Write out the lines from the very first one through the line containing "great benefit to", keeping every word and line break unchanged.

────────────────

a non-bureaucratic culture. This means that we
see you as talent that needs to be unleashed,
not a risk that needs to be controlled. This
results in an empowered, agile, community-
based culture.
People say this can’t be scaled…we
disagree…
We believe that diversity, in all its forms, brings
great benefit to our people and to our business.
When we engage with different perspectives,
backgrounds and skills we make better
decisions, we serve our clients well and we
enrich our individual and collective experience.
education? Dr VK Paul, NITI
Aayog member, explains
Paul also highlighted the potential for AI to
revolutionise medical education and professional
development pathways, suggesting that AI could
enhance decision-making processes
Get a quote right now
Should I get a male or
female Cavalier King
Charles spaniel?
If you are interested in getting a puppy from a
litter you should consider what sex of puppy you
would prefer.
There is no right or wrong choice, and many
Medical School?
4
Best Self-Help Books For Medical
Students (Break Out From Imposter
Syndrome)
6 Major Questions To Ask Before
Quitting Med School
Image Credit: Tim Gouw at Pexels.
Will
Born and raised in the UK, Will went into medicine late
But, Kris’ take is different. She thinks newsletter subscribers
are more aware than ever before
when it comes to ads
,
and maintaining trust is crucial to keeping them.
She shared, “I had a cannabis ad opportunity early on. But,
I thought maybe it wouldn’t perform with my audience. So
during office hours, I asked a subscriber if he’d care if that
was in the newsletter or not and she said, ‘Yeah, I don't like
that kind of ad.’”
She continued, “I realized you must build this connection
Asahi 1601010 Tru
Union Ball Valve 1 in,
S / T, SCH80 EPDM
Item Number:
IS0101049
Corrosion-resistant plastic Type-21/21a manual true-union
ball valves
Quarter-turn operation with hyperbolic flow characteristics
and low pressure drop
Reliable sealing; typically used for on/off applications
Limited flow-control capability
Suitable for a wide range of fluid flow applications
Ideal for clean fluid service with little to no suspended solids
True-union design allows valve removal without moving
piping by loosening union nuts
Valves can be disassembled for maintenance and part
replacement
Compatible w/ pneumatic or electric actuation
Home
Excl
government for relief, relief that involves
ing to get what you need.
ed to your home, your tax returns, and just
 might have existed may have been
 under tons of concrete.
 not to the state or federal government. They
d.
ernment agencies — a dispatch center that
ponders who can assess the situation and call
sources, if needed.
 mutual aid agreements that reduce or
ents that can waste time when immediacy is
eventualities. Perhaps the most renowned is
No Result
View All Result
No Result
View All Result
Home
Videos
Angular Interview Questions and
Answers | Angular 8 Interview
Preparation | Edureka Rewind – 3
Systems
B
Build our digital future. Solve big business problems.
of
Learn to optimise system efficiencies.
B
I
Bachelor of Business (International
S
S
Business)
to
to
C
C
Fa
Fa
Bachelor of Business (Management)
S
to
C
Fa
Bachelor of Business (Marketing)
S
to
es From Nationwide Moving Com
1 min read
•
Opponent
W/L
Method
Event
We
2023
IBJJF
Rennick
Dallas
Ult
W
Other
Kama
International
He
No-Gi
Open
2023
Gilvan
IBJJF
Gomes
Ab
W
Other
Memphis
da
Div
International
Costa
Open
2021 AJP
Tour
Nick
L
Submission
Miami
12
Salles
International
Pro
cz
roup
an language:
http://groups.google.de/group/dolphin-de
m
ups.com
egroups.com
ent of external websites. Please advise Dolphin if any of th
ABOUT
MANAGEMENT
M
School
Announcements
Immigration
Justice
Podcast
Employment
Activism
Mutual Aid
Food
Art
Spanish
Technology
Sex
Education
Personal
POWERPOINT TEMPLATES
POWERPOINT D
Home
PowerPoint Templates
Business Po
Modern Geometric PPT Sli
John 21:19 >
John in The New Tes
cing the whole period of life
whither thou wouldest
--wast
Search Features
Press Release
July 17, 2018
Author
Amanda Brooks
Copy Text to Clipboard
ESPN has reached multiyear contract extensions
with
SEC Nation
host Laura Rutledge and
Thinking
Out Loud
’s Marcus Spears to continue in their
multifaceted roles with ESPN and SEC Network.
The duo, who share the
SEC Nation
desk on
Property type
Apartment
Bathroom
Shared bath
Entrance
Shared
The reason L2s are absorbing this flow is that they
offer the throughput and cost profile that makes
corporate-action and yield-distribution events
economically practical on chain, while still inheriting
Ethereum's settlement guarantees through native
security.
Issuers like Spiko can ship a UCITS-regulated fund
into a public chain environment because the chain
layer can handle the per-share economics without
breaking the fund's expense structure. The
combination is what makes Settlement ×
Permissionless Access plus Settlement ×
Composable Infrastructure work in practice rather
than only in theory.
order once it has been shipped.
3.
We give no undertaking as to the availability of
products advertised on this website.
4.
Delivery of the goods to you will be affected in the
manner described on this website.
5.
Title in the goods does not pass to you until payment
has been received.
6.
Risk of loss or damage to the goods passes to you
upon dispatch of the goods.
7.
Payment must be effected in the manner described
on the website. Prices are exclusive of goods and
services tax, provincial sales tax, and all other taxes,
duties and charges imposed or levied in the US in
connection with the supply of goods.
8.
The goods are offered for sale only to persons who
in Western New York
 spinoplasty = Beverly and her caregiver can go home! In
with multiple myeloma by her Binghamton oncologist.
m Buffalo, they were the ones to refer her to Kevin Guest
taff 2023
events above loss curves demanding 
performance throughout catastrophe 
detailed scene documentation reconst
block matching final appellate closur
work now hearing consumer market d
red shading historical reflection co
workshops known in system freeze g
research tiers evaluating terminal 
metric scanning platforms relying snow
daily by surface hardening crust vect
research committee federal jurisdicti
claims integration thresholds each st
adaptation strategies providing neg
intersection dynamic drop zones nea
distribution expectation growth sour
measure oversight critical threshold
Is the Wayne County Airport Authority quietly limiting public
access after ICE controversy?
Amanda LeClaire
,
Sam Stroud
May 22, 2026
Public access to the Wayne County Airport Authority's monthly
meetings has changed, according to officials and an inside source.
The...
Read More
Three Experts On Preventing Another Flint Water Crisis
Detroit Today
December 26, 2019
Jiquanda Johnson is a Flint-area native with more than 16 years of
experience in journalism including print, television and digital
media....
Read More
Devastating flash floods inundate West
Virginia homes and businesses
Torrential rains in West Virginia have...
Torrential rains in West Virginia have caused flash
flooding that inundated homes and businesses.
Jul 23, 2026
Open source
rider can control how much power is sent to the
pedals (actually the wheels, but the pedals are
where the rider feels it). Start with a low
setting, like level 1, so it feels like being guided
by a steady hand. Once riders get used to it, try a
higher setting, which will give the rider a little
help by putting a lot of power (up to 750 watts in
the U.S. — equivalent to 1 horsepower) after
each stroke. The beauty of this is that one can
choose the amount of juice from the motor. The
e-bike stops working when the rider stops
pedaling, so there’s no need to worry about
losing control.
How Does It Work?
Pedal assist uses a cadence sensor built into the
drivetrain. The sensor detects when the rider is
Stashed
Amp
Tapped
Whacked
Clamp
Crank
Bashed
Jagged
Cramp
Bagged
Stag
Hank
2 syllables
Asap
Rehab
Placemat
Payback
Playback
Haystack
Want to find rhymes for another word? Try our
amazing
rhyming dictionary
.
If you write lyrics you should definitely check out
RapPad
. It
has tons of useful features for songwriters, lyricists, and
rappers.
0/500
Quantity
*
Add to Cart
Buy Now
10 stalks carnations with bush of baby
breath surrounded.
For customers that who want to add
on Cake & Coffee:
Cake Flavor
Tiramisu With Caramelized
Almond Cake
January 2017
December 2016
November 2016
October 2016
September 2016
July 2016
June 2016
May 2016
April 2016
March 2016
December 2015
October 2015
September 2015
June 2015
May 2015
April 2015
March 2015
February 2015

────────────────

Solution:
a non-bureaucratic culture. This means that we
see you as talent that needs to be unleashed,
not a risk that needs to be controlled. This
results in an empowered, agile, community-
based culture.
People say this can’t be scaled…we
disagree…
We believe that diversity, in all its forms, brings
great benefit to our people and to our business.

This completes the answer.